Stock trading session
(Bloomberg) Asian stocks fell for a third day, credit risk in the region rose to a one-week high and oil declined as slowing Chinese growth and Europe’s debt crisis hurt corporate profits. The won retreated from an 11-month high.
The MSCI Asia Pacific Index (MXAP) slipped 0.8 percent in Tokyo, led by Japanese shares. Futures on the Standard & Poor’s 500 Index lost 0.1 percent. Bond risk in the Asia-Pacific region rose to the highest level in at least a week. South Korea’s won weakened 0.3 percent to 1,113.55 per dollar. Oil fell 0.5 percent. Markets in Taiwan are closed, Bloomberg reports.
Alcoa Inc. said slowing Chinese growth will cut global demand for aluminum, while Japanese car sales in China plunged on a territorial dispute. Data today may show French and Italian industrial production fell in August as Europe’s debt crisis hampers growth. Spain’s Prime Minister Mariano Rajoy is struggling to contain the country’s deficit as he meets with French President Francois Hollande in Paris today.
“We are clearly seeing the impact of a Chinese slowdown globally and it’s indicated in Alcoa (AA)’s numbers,” said Nader Naeimi, Sydney-based head of dynamic asset allocation at AMP Capital Investors Ltd., which manages almost $100 billion. “Equity markets have had a very strong run. So, it won’t be surprising if they go through some correction.”
More than four stocks fell for every one that climbed on the MSCI Asia Pacific Index. Japan’s Nikkei 225 Stock Average and the broader Topix Index slumped at least 1.3 percent. Toyota Motor Corp. sank 2.2 percent and Nissan Motor Co. slipped 0.2 percent after reporting their biggest drops in China sales since at least 2008. Data today may show Chinese passenger-vehicle sales rose at their slowest pace in eight months.
Aluminum Corp. of China Ltd., the nation’s biggest producer, declined 1.8 percent in Hong Kong.
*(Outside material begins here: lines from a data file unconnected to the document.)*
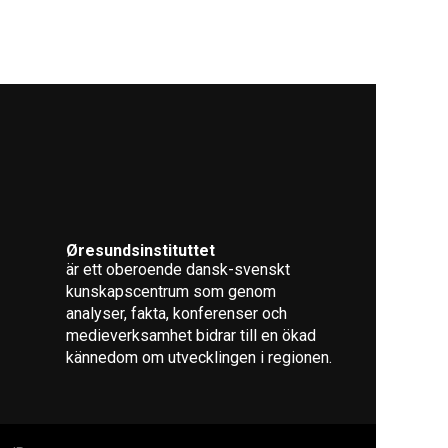
Øresundsinstituttet
är ett oberoende dansk-svenskt
kunskapscentrum som genom
analyser, fakta, konferenser och
medieverksamhet bidrar till en ökad
kännedom om utvecklingen i regionen.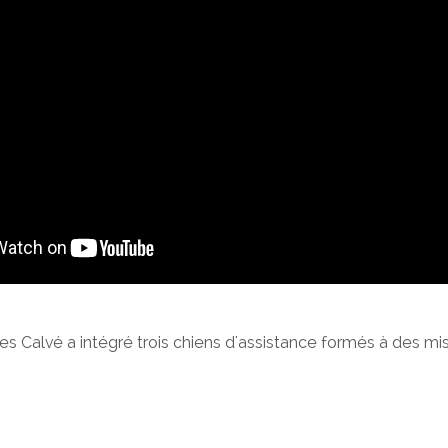
s Calvé a intégré trois chiens d'assistance formés à des mi
sein de sa structure. Il s'agit d'un établissement de santé av
es et il serait difficile voire ingérable d'accepter d'autres chie
ience que ces animaux, surtout s'ils ont ce rôle de chiens d
ément pour nos patients mais nous ne pouvons pour le mo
Alcoa, the first company in the Dow Jones Industrial Average to report results, posted earnings and sales that beat analysts’ estimates.
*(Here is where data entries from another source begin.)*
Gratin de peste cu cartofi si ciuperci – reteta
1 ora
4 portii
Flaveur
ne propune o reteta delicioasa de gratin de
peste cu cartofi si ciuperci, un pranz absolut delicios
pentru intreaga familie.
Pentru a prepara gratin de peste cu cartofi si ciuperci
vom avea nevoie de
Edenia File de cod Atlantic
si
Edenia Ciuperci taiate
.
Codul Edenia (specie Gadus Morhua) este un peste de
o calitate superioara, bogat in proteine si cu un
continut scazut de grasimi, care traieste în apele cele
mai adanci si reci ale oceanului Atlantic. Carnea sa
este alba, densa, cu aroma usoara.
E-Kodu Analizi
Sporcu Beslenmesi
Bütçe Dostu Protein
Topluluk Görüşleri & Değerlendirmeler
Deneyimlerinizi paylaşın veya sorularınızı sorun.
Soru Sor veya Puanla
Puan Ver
Third-quarter profits and sales for the S&P 500 (SPX) probably fell in unison for the first time in three years, according to analysts’ estimates compiled by Bloomberg. Five years after the S&P 500 began its decline from a record, per-share earnings may have dropped 1.7 percent on average after they were little changed in the second quarter. Sales may have slipped 0.6 percent, the data show.